La Société interaméricaine de Presse condamne les violences perpétrées sur les journalistes en Haïti

La Société interaméricaine de Presse condamne les violences perpétrées sur les journalistes en Haïti

La Société Interaméricaine de Presse se dit alarmée par la séquestration du journaliste haïtien de Regard FM Barnatte Daniel. Dans une note rendue publique, mardi 19 décembre 2023, la structure a dénoncé l’action des gangs armés criminels qui continuent à séquestrer les personnels de la presse dans le pays.

L’enlèvement suivi de la séquestration du journaliste de Régard FM, M. Banatte Daniel, a soulevé l’indignation de plusieurs acteurs de la presse qu’ils soient locaux ou internationaux. C’est le cas de la Société Interaméricaine de Presse (SIP) qui a fait part de sa préoccupation à cause de cette situation alarmante.

En effet, dans un communiqué publié, mardi dernier, l’entité a condamné les actes de violence auxquels subissent quotidiennement les personnels de la presse en Haïti. Elle a aussi dénoncé l’impunité de même que l’inaction des autorités et le manque de protection qui contribuent à la continuité des violences dans le pays et contre la presse

« Deux cas récents survenus à Port-au-Prince ont généré des préoccupations et des alarmes dans le milieu haïtien. Il s’agit de l’enlèvement, vendredi dernier, du journaliste, Barnatte Daniel, de Regard FM et du présentateur de Radio Scoop FM, Pierre « Fils Saintamour qui avait été récemment enlevé puis libéré contre rançon” a déploré la Société Interaméricaine de Presse.

Parallèlement, elle a appelé la Communauté internationale à agir au plus vite pour répondre à l’aggravation de cette crise sécuritaire dans le pays qui entrave le travail des journalistes. Elle a aussi exhorté les organismes de presse « à dénoncer constamment la violence à laquelle sont confrontés leurs collègues en Haïti ».

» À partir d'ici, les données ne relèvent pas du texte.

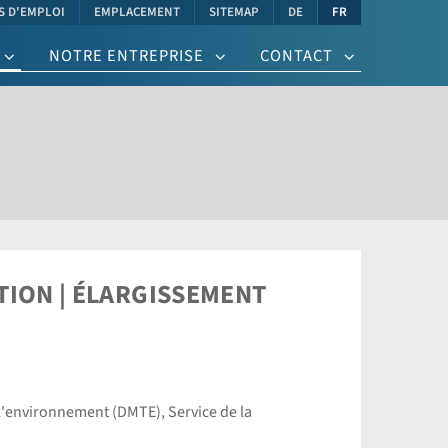
es)
S D'EMPLOI
EMPLACEMENT
SITEMAP
DE
FR
NOTRE ENTREPRISE
CONTACT
TION | ÉLARGISSEMENT
 l'environnement (DMTE), Service de la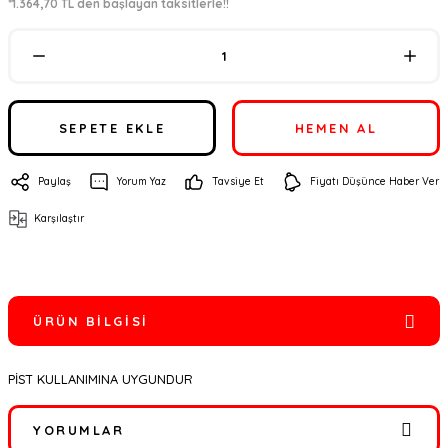
*1.364,70 TL den başlayan taksitlerle!!
SEPETE EKLE
HEMEN AL
Paylaş
Yorum Yaz
Tavsiye Et
Fiyatı Düşünce Haber Ver
Karşılaştır
ÜRÜN BILGISI
PİST KULLANIMINA UYGUNDUR
YORUMLAR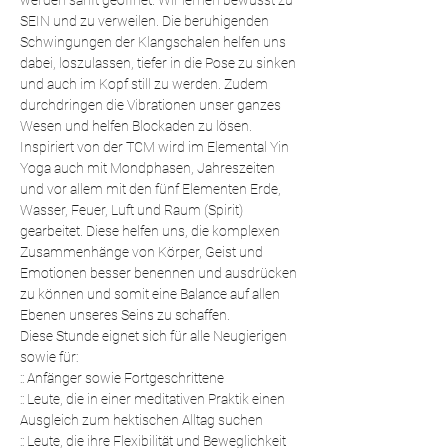
werden sanft geöffnet. Wir lernen bewusst zu 
SEIN und zu verweilen. Die beruhigenden 
Schwingungen der Klangschalen helfen uns 
dabei, loszulassen, tiefer in die Pose zu sinken 
und auch im Kopf still zu werden. Zudem 
durchdringen die Vibrationen unser ganzes 
Wesen und helfen Blockaden zu lösen.
Inspiriert von der TCM wird im Elemental Yin 
Yoga auch mit Mondphasen, Jahreszeiten 
und vor allem mit den fünf Elementen Erde, 
Wasser, Feuer, Luft und Raum (Spirit) 
gearbeitet. Diese helfen uns, die komplexen 
Zusammenhänge von Körper, Geist und 
Emotionen besser benennen und ausdrücken 
zu können und somit eine Balance auf allen 
Ebenen unseres Seins zu schaffen.
Diese Stunde eignet sich für alle Neugierigen 
sowie für:
:: Anfänger sowie Fortgeschrittene 
:: Leute, die in einer meditativen Praktik einen 
Ausgleich zum hektischen Alltag suchen
:: Leute, die ihre Flexibilität und Beweglichkeit 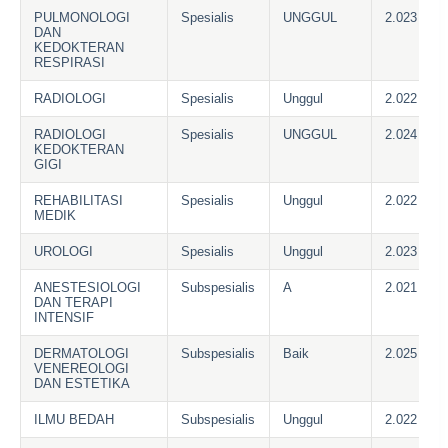
PULMONOLOGI
Spesialis
UNGGUL
2.023
DAN
KEDOKTERAN
RESPIRASI
RADIOLOGI
Spesialis
Unggul
2.022
RADIOLOGI
Spesialis
UNGGUL
2.024
KEDOKTERAN
GIGI
REHABILITASI
Spesialis
Unggul
2.022
MEDIK
UROLOGI
Spesialis
Unggul
2.023
ANESTESIOLOGI
Subspesialis
A
2.021
DAN TERAPI
INTENSIF
DERMATOLOGI
Subspesialis
Baik
2.025
VENEREOLOGI
DAN ESTETIKA
ILMU BEDAH
Subspesialis
Unggul
2.022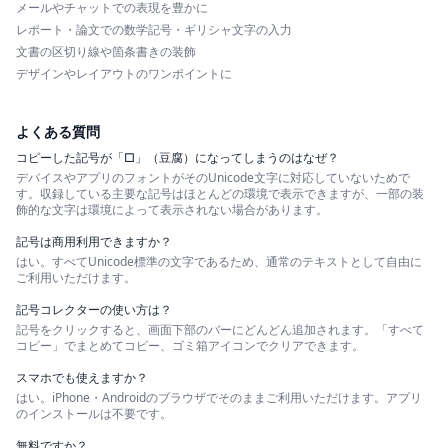
メールやチャットでの表現を豊かに
レポート・論文での数学記号・ギリシャ文字の入力
文書の区切り線や箇条書きの装飾
デザインやレイアウトのワンポイントに
よくある質問
コピーした記号が「□」（豆腐）になってしまうのはなぜ？
デバイスやアプリのフォントがそのUnicode文字に対応していないためで
す。収録している主要な記号はほとんどの環境で表示できますが、一部の装
飾的な文字は環境によって表示されない場合があります。
記号は商用利用できますか？
はい。すべてUnicode標準の文字であるため、通常のテキストとして自由に
ご利用いただけます。
記号コレクターの使い方は？
記号をクリックすると、画面下部のバーにどんどん追加されます。「すべて
コピー」でまとめてコピー、ゴミ箱アイコンでクリアできます。
スマホでも使えますか？
はい。iPhone・Androidのブラウザでそのままご利用いただけます。アプリ
のインストールは不要です。
無料ですか？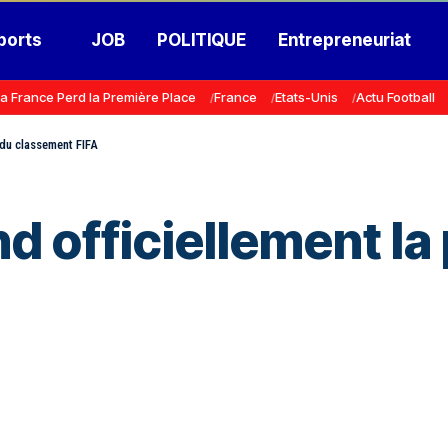
ports
JOB
POLITIQUE
Entrepreneuriat
a France Perd la Première Place
France
Etats-Unis
Actu Football
 du classement FIFA
d officiellement la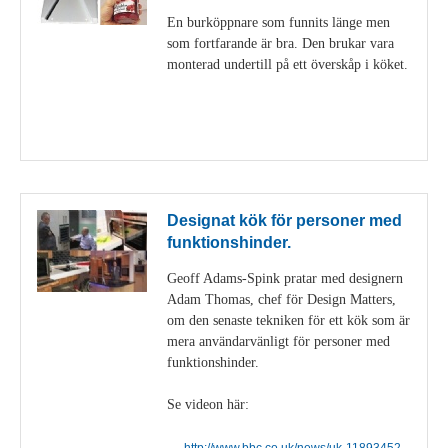
En burköppnare som funnits länge men
som fortfarande är bra. Den brukar vara
monterad undertill på ett överskåp i köket.
Visa detaljer
Designat kök för personer med
funktionshinder.
Geoff Adams-Spink pratar med designern
Adam Thomas, chef för Design Matters,
om den senaste tekniken för ett kök som är
mera användarvänligt för personer med
funktionshinder.
Se videon här:
http://www.bbc.co.uk/news/uk-11893452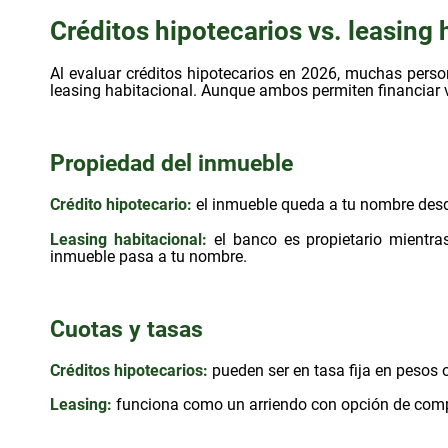
Créditos hipotecarios vs. leasing 
Al evaluar créditos hipotecarios en 2026, muchas person
leasing habitacional. Aunque ambos permiten financiar 
Propiedad del inmueble
Crédito hipotecario:
el inmueble queda a tu nombre desde
Leasing habitacional:
el banco es propietario mientras
inmueble pasa a tu nombre.
Cuotas y tasas
Créditos hipotecarios:
pueden ser en tasa fija en pesos o
Leasing:
funciona como un arriendo con opción de compra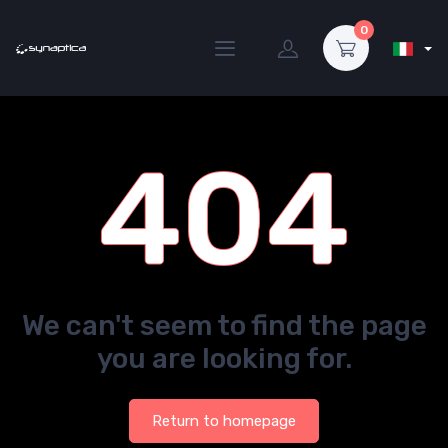
0
404
We can't seem to find the page
you are looking for.
Return to homepage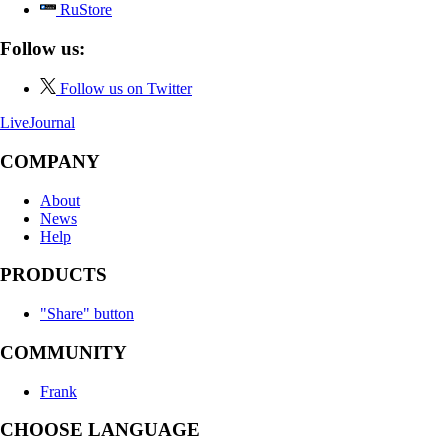
RuStore
Follow us:
Follow us on Twitter
LiveJournal
COMPANY
About
News
Help
PRODUCTS
"Share" button
COMMUNITY
Frank
CHOOSE LANGUAGE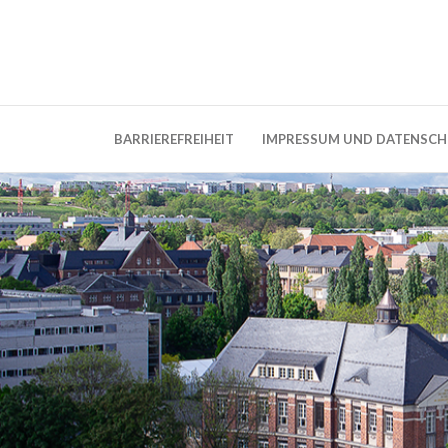
Weblog der Dresdner Bauingenieure · Seit
BauBlog TU 
BARRIEREFREIHEIT
IMPRESSUM UND DATENSC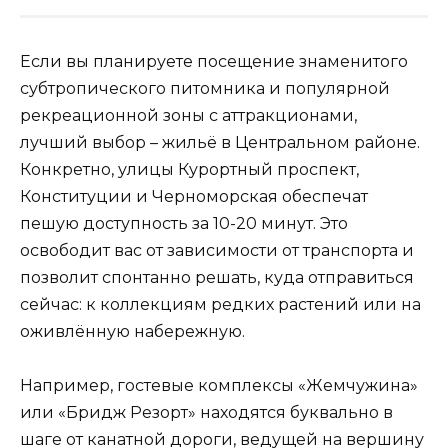
Если вы планируете посещение знаменитого
субтропического питомника и популярной
рекреационной зоны с аттракционами,
лучший выбор – жильё в Центральном районе.
Конкретно, улицы Курортный проспект,
Конституции и Черноморская обеспечат
пешую доступность за 10-20 минут. Это
освободит вас от зависимости от транспорта и
позволит спонтанно решать, куда отправиться
сейчас: к коллекциям редких растений или на
оживлённую набережную.
Например, гостевые комплексы «Жемчужина»
или «Бридж Резорт» находятся буквально в
шаге от канатной дороги, ведущей на вершину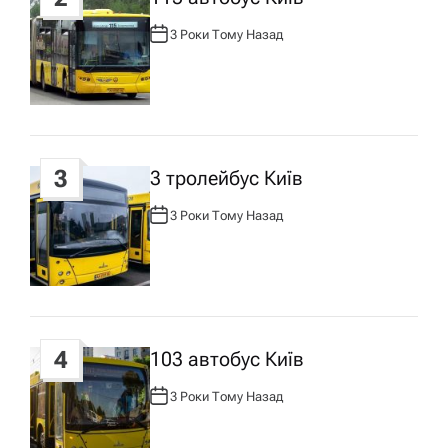
з
3 Роки Тому Назад
А
В
Т
а
О
Р
:
п
3
3 тролейбус Київ
и
3 Роки Тому Назад
А
с
В
Т
О
Р
у
:
4
103 автобус Київ
3 Роки Тому Назад
А
В
Т
О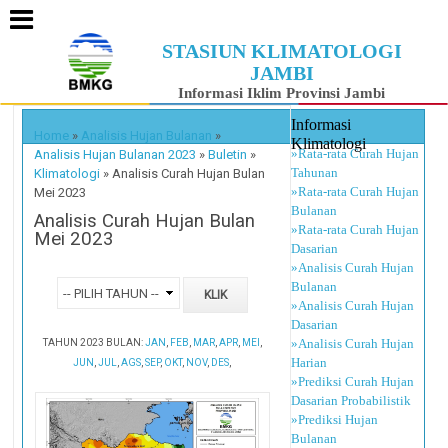
STASIUN KLIMATOLOGI
JAMBI
Informasi Iklim Provinsi Jambi
Informasi
Home
»
Analisis Hujan Bulanan
»
Klimatologi
»Rata-rata Curah Hujan
Analisis Hujan Bulanan 2023
»
Buletin
»
Tahunan
Klimatologi
»
Analisis Curah Hujan Bulan
»Rata-rata Curah Hujan
Mei 2023
Bulanan
Analisis Curah Hujan Bulan
»Rata-rata Curah Hujan
Mei 2023
Dasarian
»Analisis Curah Hujan
Bulanan
»Analisis Curah Hujan
Dasarian
»Analisis Curah Hujan
TAHUN 2023 BULAN:
JAN
,
FEB
,
MAR
,
APR
,
MEI
,
Harian
JUN
,
JUL
,
AGS
,
SEP
,
OKT
,
NOV
,
DES
,
»Prediksi Curah Hujan
Dasarian Probabilistik
»Prediksi Hujan
Bulanan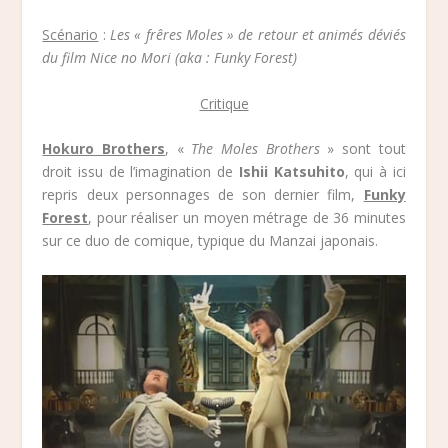
Scénario
:
Les « frêres Moles » de retour et animés déviés
du film Nice no Mori (aka : Funky Forest)
Critique
Hokuro Brothers
, «
The Moles Brothers
» sont tout
droit issu de l’imagination de
Ishii Katsuhito
, qui à ici
repris deux personnages de son dernier film,
Funky
Forest
, pour réaliser un moyen métrage de 36 minutes
sur ce duo de comique, typique du Manzai japonais.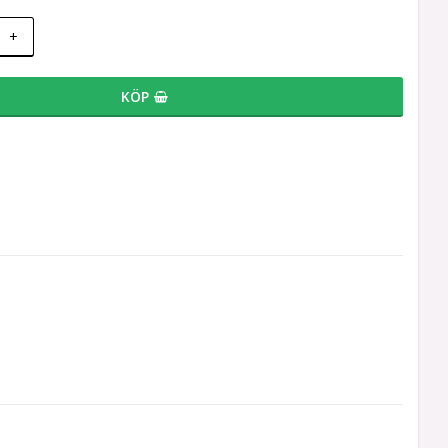
+
KÖP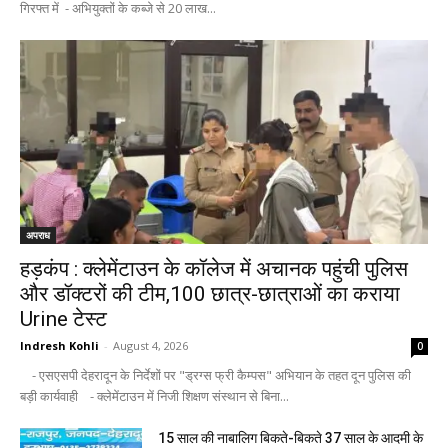
गिरफ्त में - अभियुक्तों के कब्जे से 20 लाख...
अपराध
हड़कंप : क्लेमेंटाउन के कॉलेज में अचानक पहुंची पुलिस
और डॉक्टरों की टीम,100 छात्र-छात्राओं का कराया
Urine टेस्ट
Indresh Kohli
-
August 4, 2026
0
- एसएसपी देहरादून के निर्देशों पर "ड्रग्स फ्री कैम्पस" अभियान के तहत दून पुलिस की
बड़ी कार्यवाही - क्लेमेंटाउन में निजी शिक्षण संस्थान से बिना...
15 साल की नाबालिग बिकते-बिकते 37 साल के आदमी के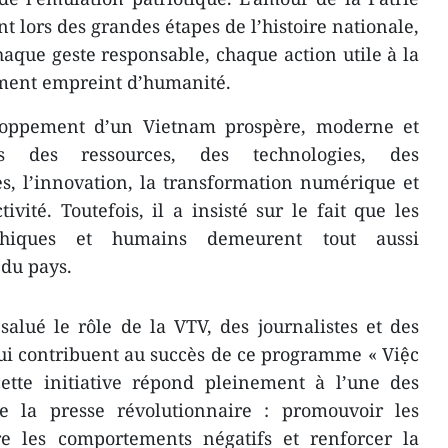
 lors des grandes étapes de l’histoire nationale,
aque geste responsable, chaque action utile à la
ment empreint d’humanité.
eloppement d’un Vietnam prospère, moderne et
es des ressources, des technologies, des
s, l’innovation, la transformation numérique et
ivité. Toutefois, il a insisté sur le fait que les
éthiques et humains demeurent tout aussi
 du pays.
alué le rôle de la VTV, des journalistes et des
ui contribuent au succès de ce programme « Việc
cette initiative répond pleinement à l’une des
e la presse révolutionnaire : promouvoir les
tre les comportements négatifs et renforcer la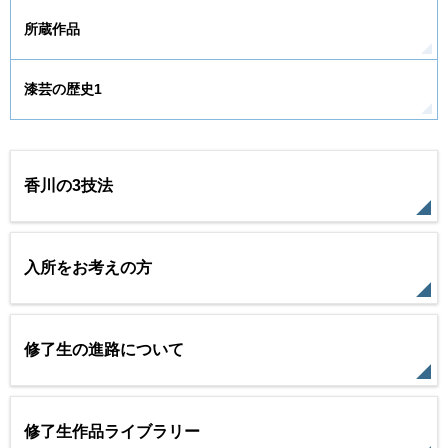
所蔵作品
漆芸の歴史1
香川の3技法
入所をお考えの方
修了生の進路について
修了生作品ライブラリー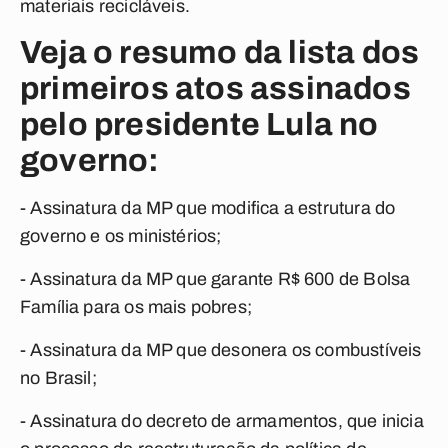
materiais recicláveis.
Veja o resumo da lista dos
primeiros atos assinados
pelo presidente Lula no
governo:
- Assinatura da MP que modifica a estrutura do
governo e os ministérios;
- Assinatura da MP que garante R$ 600 de Bolsa
Família para os mais pobres;
- Assinatura da MP que desonera os combustíveis
no Brasil;
- Assinatura do decreto de armamentos, que inicia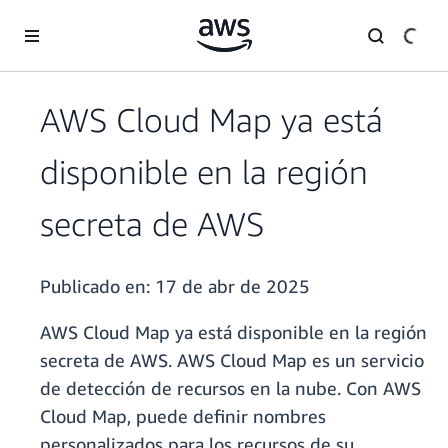
Saltar al contenido principal
AWS Cloud Map ya está
disponible en la región
secreta de AWS
Publicado en:
17 de abr de 2025
AWS Cloud Map ya está disponible en la región
secreta de AWS. AWS Cloud Map es un servicio
de detección de recursos en la nube. Con AWS
Cloud Map, puede definir nombres
personalizados para los recursos de su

Il faut souligner que cette année trois journalistes ont été assassinés dans le pays notamment Paul Jean Marie, le 5 mai ; Ricot Jean, le 24 avril, et Dumesky Kersaint, le 16 avril ; trois autres ont été enlevés, Marie Lucie Bonhomme Opont, Pierre Louis Opont et Blondine Tanis.

À rappeler que Saintamour a été enlevé le 27 novembre avec ses deux enfants et sa femme enceinte. Sa famille a été libérée avant que le journaliste ne soit libéré le 8 décembre, après le versement d’une importante somme d’argent. Quant à Barnatte Daniel, il est toujours entre les mains des ravisseurs qui réclament 500.000 dollars en échange de sa libération.

Depuis avril, au moins une douzaine de journalistes ont été contraints de quitter leur domicile en raison des menaces et des violences des gangs armés criminels dans la région métropolitaine. Certains ont été agressés verbalement et physiquement par des manifestants alors qu’ils couvraient des marches ou des rassemblements politiques.